#### What to do:
Check each line of the data, and copy those where "ankle" appears.

#### Source records:
++++++++
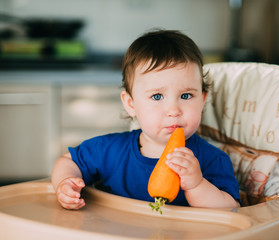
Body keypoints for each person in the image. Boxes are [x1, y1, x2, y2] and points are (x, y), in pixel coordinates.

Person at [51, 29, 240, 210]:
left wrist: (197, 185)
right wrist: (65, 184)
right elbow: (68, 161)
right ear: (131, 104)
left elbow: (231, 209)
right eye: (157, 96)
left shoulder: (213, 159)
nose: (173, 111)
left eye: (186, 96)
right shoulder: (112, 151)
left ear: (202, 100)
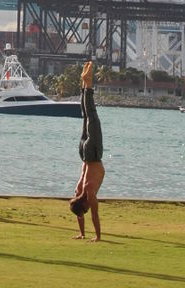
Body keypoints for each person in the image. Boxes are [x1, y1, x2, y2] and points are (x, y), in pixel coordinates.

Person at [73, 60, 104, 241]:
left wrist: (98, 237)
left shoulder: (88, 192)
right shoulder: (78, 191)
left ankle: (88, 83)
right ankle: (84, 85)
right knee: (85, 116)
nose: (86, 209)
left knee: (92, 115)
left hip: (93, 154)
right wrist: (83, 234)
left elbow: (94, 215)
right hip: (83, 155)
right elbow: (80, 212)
++++++++
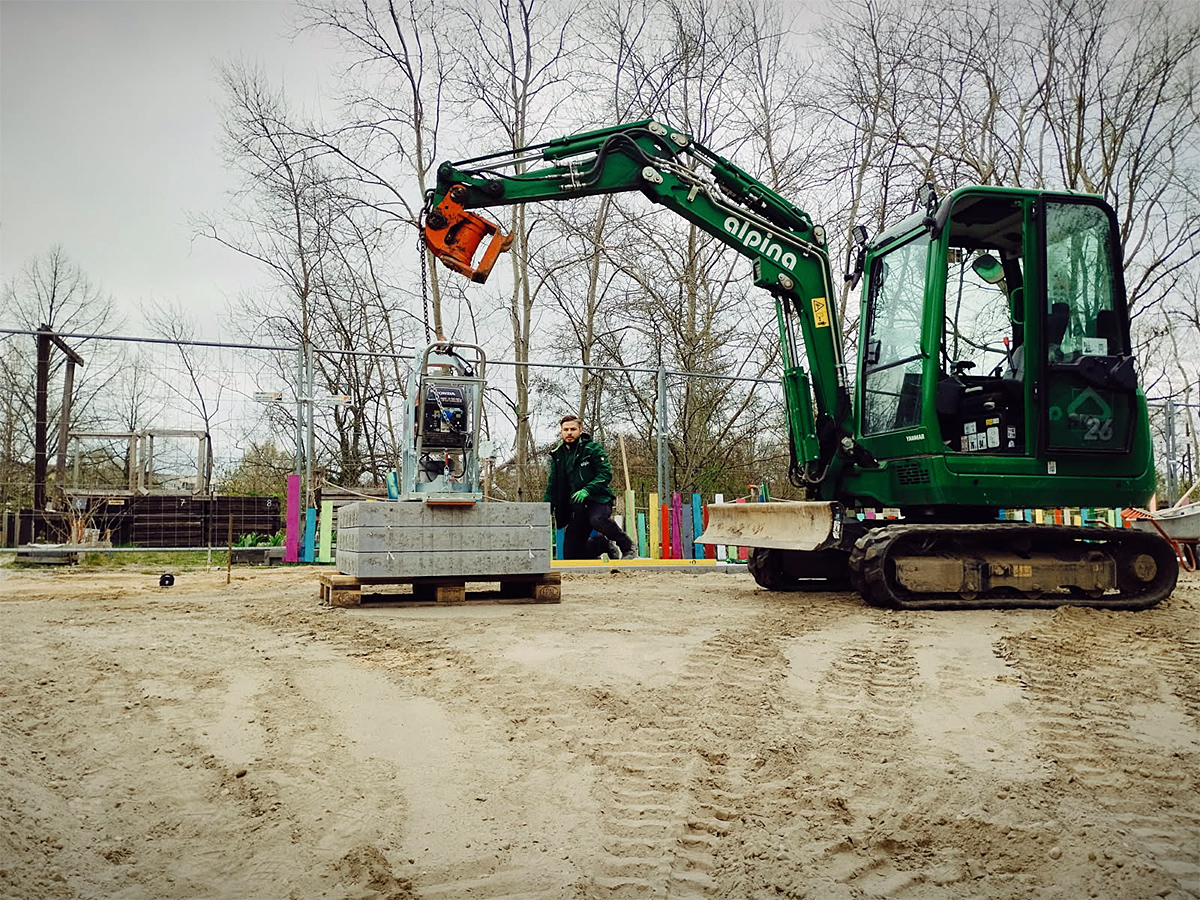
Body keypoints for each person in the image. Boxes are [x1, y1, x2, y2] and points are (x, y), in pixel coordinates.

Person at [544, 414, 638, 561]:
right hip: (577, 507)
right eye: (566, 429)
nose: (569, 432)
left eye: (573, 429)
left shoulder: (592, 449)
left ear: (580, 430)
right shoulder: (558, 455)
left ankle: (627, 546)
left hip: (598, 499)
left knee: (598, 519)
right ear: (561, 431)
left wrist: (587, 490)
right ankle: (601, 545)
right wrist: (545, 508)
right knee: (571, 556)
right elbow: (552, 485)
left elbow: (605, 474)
++++++++
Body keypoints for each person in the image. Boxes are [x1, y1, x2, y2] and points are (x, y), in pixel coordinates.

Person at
++++++++
#### Result of the exercise:
left ankle: (88, 83)
right ankle: (84, 85)
left ankle: (627, 546)
right ankle: (601, 545)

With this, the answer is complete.